• [What to produce]
Restate verbatim the span of lines below between the line with "partial precision processing:</span></span>" and the line with "an obvious exception).</span></span>", including those two lines, and only that span.

• [Extracted records]
━━━━━━━━
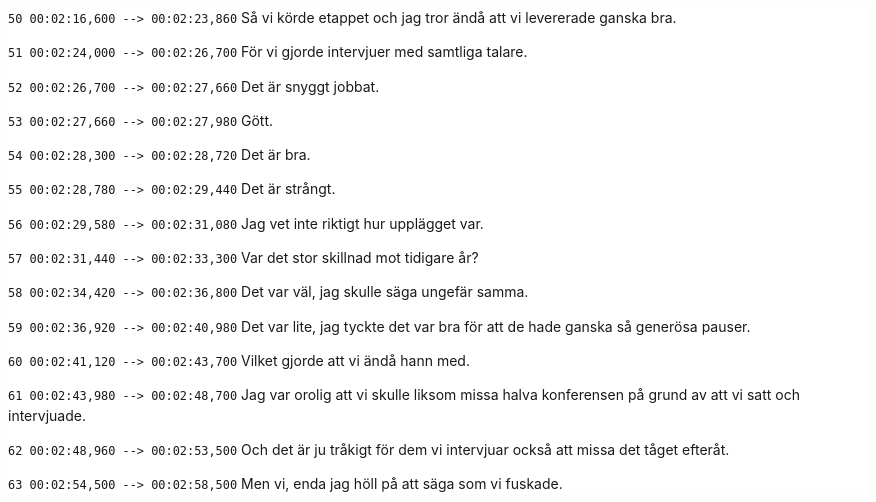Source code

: 

`50 00:02:16,600 --> 00:02:23,860`
Så vi körde etappet och jag tror ändå att vi levererade ganska bra.



`51 00:02:24,000 --> 00:02:26,700`
För vi gjorde intervjuer med samtliga talare.



`52 00:02:26,700 --> 00:02:27,660`
Det är snyggt jobbat.



`53 00:02:27,660 --> 00:02:27,980`
Gött.



`54 00:02:28,300 --> 00:02:28,720`
Det är bra.



`55 00:02:28,780 --> 00:02:29,440`
Det är strångt.



`56 00:02:29,580 --> 00:02:31,080`
Jag vet inte riktigt hur upplägget var.



`57 00:02:31,440 --> 00:02:33,300`
Var det stor skillnad mot tidigare år?



`58 00:02:34,420 --> 00:02:36,800`
Det var väl, jag skulle säga ungefär samma.



`59 00:02:36,920 --> 00:02:40,980`
Det var lite, jag tyckte det var bra för att de hade ganska så generösa pauser.



`60 00:02:41,120 --> 00:02:43,700`
Vilket gjorde att vi ändå hann med.



`61 00:02:43,980 --> 00:02:48,700`
Jag var orolig att vi skulle liksom missa halva konferensen på grund av att vi satt och intervjuade.



`62 00:02:48,960 --> 00:02:53,500`
Och det är ju tråkigt för dem vi intervjuar också att missa det tåget efteråt.



`63 00:02:54,500 --> 00:02:58,500`
Men vi, enda jag höll på att säga som vi fuskade.
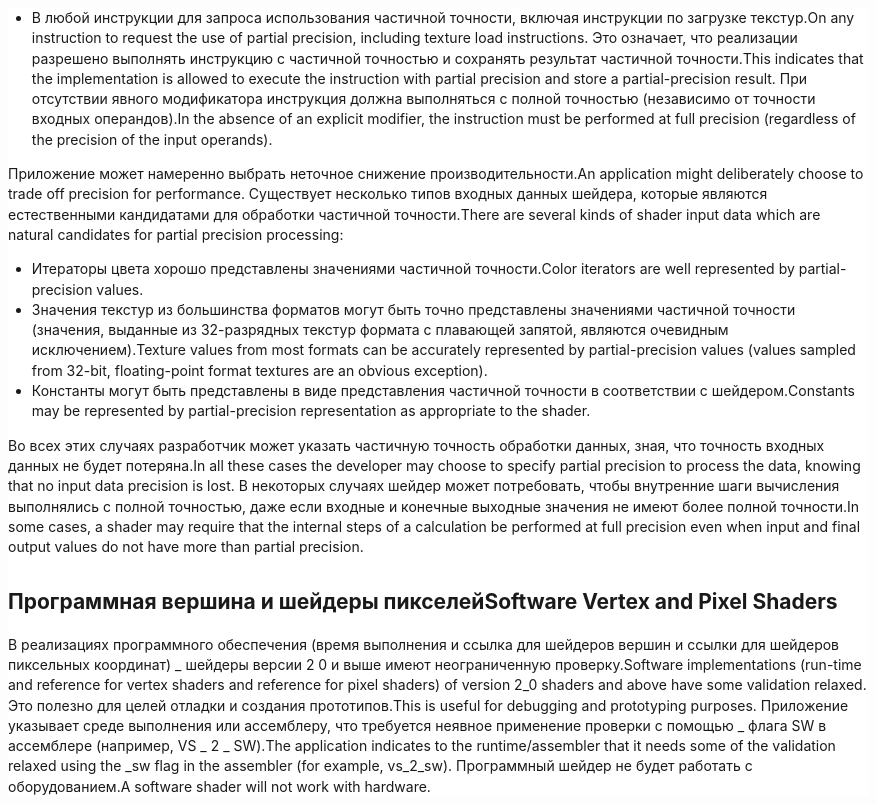 -   <span data-ttu-id="421bb-213">В любой инструкции для запроса использования частичной точности, включая инструкции по загрузке текстур.</span><span class="sxs-lookup"><span data-stu-id="421bb-213">On any instruction to request the use of partial precision, including texture load instructions.</span></span> <span data-ttu-id="421bb-214">Это означает, что реализации разрешено выполнять инструкцию с частичной точностью и сохранять результат частичной точности.</span><span class="sxs-lookup"><span data-stu-id="421bb-214">This indicates that the implementation is allowed to execute the instruction with partial precision and store a partial-precision result.</span></span> <span data-ttu-id="421bb-215">При отсутствии явного модификатора инструкция должна выполняться с полной точностью (независимо от точности входных операндов).</span><span class="sxs-lookup"><span data-stu-id="421bb-215">In the absence of an explicit modifier, the instruction must be performed at full precision (regardless of the precision of the input operands).</span></span>

<span data-ttu-id="421bb-216">Приложение может намеренно выбрать неточное снижение производительности.</span><span class="sxs-lookup"><span data-stu-id="421bb-216">An application might deliberately choose to trade off precision for performance.</span></span> <span data-ttu-id="421bb-217">Существует несколько типов входных данных шейдера, которые являются естественными кандидатами для обработки частичной точности.</span><span class="sxs-lookup"><span data-stu-id="421bb-217">There are several kinds of shader input data which are natural candidates for partial precision processing:</span></span>

-   <span data-ttu-id="421bb-218">Итераторы цвета хорошо представлены значениями частичной точности.</span><span class="sxs-lookup"><span data-stu-id="421bb-218">Color iterators are well represented by partial-precision values.</span></span>
-   <span data-ttu-id="421bb-219">Значения текстур из большинства форматов могут быть точно представлены значениями частичной точности (значения, выданные из 32-разрядных текстур формата с плавающей запятой, являются очевидным исключением).</span><span class="sxs-lookup"><span data-stu-id="421bb-219">Texture values from most formats can be accurately represented by partial-precision values (values sampled from 32-bit, floating-point format textures are an obvious exception).</span></span>
-   <span data-ttu-id="421bb-220">Константы могут быть представлены в виде представления частичной точности в соответствии с шейдером.</span><span class="sxs-lookup"><span data-stu-id="421bb-220">Constants may be represented by partial-precision representation as appropriate to the shader.</span></span>

<span data-ttu-id="421bb-221">Во всех этих случаях разработчик может указать частичную точность обработки данных, зная, что точность входных данных не будет потеряна.</span><span class="sxs-lookup"><span data-stu-id="421bb-221">In all these cases the developer may choose to specify partial precision to process the data, knowing that no input data precision is lost.</span></span> <span data-ttu-id="421bb-222">В некоторых случаях шейдер может потребовать, чтобы внутренние шаги вычисления выполнялись с полной точностью, даже если входные и конечные выходные значения не имеют более полной точности.</span><span class="sxs-lookup"><span data-stu-id="421bb-222">In some cases, a shader may require that the internal steps of a calculation be performed at full precision even when input and final output values do not have more than partial precision.</span></span>

## <a name="software-vertex-and-pixel-shaders"></a><span data-ttu-id="421bb-223">Программная вершина и шейдеры пикселей</span><span class="sxs-lookup"><span data-stu-id="421bb-223">Software Vertex and Pixel Shaders</span></span>

<span data-ttu-id="421bb-224">В реализациях программного обеспечения (время выполнения и ссылка для шейдеров вершин и ссылки для шейдеров пиксельных координат) \_ шейдеры версии 2 0 и выше имеют неограниченную проверку.</span><span class="sxs-lookup"><span data-stu-id="421bb-224">Software implementations (run-time and reference for vertex shaders and reference for pixel shaders) of version 2\_0 shaders and above have some validation relaxed.</span></span> <span data-ttu-id="421bb-225">Это полезно для целей отладки и создания прототипов.</span><span class="sxs-lookup"><span data-stu-id="421bb-225">This is useful for debugging and prototyping purposes.</span></span> <span data-ttu-id="421bb-226">Приложение указывает среде выполнения или ассемблеру, что требуется неявное применение проверки с помощью \_ флага SW в ассемблере (например, VS \_ 2 \_ SW).</span><span class="sxs-lookup"><span data-stu-id="421bb-226">The application indicates to the runtime/assembler that it needs some of the validation relaxed using the \_sw flag in the assembler (for example, vs\_2\_sw).</span></span> <span data-ttu-id="421bb-227">Программный шейдер не будет работать с оборудованием.</span><span class="sxs-lookup"><span data-stu-id="421bb-227">A software shader will not work with hardware.</span></span>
━━━━━━━━
• [Task solution]
<span data-ttu-id="421bb-216">Приложение может намеренно выбрать неточное снижение производительности.</span><span class="sxs-lookup"><span data-stu-id="421bb-216">An application might deliberately choose to trade off precision for performance.</span></span> <span data-ttu-id="421bb-217">Существует несколько типов входных данных шейдера, которые являются естественными кандидатами для обработки частичной точности.</span><span class="sxs-lookup"><span data-stu-id="421bb-217">There are several kinds of shader input data which are natural candidates for partial precision processing:</span></span>

-   <span data-ttu-id="421bb-218">Итераторы цвета хорошо представлены значениями частичной точности.</span><span class="sxs-lookup"><span data-stu-id="421bb-218">Color iterators are well represented by partial-precision values.</span></span>
-   <span data-ttu-id="421bb-219">Значения текстур из большинства форматов могут быть точно представлены значениями частичной точности (значения, выданные из 32-разрядных текстур формата с плавающей запятой, являются очевидным исключением).</span><span class="sxs-lookup"><span data-stu-id="421bb-219">Texture values from most formats can be accurately represented by partial-precision values (values sampled from 32-bit, floating-point format textures are an obvious exception).</span></span>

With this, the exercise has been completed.